Problem to solve:
Among the entries below, take the line with "## 🧰 Kullanılan Kütüphaneler" and the line with "## 📊 Model Performansları", and output them and every line between them exactly, with nothing else.

Exercise materials:

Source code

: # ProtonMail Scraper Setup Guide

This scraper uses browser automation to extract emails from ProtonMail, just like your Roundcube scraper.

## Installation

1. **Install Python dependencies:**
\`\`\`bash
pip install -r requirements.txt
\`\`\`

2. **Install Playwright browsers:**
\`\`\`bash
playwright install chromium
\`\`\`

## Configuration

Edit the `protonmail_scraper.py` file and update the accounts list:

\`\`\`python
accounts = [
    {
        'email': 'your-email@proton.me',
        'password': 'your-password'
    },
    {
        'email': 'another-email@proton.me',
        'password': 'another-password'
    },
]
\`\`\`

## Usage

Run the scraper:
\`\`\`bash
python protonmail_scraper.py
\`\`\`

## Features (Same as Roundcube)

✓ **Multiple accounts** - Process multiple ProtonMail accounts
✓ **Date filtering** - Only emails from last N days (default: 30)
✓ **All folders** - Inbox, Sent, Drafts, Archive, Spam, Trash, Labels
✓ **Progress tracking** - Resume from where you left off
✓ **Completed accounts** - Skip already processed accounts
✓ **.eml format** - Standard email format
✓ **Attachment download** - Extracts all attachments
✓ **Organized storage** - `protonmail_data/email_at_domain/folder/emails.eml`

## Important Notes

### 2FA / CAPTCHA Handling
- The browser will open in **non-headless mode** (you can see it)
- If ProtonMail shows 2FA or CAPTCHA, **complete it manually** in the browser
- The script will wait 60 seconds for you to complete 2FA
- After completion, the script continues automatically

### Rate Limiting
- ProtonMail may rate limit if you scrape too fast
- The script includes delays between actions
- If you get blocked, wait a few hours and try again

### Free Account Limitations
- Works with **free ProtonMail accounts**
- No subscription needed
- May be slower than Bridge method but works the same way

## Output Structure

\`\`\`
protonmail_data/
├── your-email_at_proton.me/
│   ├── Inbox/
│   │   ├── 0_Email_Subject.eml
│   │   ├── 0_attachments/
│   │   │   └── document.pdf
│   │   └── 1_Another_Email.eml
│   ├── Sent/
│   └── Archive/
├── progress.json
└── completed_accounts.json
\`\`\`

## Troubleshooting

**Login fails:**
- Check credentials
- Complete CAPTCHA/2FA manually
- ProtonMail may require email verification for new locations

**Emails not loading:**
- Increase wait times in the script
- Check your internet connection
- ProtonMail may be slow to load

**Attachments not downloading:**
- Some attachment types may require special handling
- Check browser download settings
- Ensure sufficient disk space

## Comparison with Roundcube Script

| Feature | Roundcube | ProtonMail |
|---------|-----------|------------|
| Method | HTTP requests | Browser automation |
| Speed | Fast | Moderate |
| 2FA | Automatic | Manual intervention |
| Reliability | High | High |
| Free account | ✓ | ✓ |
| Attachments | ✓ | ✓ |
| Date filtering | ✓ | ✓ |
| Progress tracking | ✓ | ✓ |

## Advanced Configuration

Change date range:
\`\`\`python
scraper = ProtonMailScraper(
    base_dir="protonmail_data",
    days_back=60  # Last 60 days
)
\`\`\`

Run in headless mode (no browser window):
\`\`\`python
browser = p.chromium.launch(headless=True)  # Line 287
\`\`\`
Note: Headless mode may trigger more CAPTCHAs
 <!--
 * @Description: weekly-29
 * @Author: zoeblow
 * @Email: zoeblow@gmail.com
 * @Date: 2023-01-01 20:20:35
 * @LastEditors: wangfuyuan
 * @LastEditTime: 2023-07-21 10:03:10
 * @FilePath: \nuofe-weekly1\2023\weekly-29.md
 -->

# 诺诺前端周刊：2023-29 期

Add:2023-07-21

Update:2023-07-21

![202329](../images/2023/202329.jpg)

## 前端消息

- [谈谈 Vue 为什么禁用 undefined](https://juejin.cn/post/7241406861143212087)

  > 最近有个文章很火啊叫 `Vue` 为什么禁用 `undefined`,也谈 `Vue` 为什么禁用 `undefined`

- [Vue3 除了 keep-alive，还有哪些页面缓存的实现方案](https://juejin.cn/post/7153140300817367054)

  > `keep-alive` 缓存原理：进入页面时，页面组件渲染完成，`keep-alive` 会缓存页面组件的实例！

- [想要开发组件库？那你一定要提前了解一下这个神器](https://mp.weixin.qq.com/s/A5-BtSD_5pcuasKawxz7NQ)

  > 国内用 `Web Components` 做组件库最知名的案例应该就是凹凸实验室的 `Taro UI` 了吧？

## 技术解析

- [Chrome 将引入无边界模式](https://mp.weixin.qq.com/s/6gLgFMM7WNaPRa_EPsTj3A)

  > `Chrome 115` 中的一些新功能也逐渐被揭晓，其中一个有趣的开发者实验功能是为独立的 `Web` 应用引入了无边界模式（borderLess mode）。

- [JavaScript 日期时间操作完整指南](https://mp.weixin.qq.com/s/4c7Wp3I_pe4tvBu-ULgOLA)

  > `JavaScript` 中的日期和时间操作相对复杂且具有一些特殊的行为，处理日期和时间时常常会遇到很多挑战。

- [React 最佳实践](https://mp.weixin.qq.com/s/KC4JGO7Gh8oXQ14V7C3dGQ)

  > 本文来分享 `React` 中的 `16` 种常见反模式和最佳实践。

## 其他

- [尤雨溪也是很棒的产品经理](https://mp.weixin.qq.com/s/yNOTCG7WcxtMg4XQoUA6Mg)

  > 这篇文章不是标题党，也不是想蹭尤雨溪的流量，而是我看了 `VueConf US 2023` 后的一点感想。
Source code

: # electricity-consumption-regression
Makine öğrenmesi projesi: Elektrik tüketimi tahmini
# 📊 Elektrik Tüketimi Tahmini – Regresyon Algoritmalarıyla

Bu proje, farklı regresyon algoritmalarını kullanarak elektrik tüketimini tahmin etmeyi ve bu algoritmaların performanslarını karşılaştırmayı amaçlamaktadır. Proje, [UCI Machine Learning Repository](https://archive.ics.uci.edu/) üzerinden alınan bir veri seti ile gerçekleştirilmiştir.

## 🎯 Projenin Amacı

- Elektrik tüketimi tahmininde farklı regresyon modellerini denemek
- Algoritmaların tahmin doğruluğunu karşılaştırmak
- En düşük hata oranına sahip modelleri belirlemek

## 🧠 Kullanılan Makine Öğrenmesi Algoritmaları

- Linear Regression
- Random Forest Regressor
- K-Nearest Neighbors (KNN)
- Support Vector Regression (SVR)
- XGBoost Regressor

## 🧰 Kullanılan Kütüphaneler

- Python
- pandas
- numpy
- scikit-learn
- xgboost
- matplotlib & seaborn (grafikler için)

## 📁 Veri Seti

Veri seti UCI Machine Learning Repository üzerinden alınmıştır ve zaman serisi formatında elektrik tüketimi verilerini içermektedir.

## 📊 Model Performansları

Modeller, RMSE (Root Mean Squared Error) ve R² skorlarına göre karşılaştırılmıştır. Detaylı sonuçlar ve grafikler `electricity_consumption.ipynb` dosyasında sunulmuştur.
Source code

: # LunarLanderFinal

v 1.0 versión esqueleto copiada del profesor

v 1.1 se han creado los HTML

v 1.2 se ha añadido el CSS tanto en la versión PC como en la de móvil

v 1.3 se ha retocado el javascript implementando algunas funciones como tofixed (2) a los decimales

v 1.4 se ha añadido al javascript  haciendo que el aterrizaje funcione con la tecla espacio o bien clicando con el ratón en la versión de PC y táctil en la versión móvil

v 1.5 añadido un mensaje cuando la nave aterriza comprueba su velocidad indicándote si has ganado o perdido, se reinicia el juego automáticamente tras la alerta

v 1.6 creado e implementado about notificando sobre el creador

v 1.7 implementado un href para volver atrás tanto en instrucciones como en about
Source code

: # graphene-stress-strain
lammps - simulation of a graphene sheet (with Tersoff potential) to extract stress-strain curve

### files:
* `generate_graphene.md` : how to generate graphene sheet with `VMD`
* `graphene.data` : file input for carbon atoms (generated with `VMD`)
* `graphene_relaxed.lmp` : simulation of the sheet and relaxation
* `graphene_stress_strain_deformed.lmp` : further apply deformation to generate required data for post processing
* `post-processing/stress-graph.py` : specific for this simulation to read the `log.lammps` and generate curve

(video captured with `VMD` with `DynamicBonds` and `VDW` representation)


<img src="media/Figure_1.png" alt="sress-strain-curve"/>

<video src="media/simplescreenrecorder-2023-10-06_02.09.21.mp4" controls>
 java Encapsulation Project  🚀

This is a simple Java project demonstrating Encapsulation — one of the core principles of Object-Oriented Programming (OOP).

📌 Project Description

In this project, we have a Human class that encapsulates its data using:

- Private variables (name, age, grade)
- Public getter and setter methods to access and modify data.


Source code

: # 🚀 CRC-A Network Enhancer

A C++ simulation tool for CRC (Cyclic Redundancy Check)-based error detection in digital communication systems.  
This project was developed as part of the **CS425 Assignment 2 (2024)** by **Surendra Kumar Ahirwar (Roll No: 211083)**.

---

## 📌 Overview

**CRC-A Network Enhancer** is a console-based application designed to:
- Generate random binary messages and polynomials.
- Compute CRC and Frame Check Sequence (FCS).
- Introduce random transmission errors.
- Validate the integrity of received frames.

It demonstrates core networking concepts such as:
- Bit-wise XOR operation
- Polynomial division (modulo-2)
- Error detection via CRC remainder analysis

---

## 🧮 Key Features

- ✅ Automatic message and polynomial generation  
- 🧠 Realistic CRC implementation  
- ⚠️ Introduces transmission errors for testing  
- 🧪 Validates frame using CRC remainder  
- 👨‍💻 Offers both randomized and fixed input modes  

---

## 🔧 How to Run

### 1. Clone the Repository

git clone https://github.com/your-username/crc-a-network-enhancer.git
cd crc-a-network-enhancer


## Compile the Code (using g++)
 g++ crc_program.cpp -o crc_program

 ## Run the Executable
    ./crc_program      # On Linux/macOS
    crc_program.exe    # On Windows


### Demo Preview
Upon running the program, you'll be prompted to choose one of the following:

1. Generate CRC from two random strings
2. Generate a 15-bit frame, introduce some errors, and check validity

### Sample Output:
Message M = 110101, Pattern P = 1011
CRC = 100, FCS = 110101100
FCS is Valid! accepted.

Solution to the problem:
## 🧰 Kullanılan Kütüphaneler

- Python
- pandas
- numpy
- scikit-learn
- xgboost
- matplotlib & seaborn (grafikler için)

## 📁 Veri Seti

Veri seti UCI Machine Learning Repository üzerinden alınmıştır ve zaman serisi formatında elektrik tüketimi verilerini içermektedir.

## 📊 Model Performansları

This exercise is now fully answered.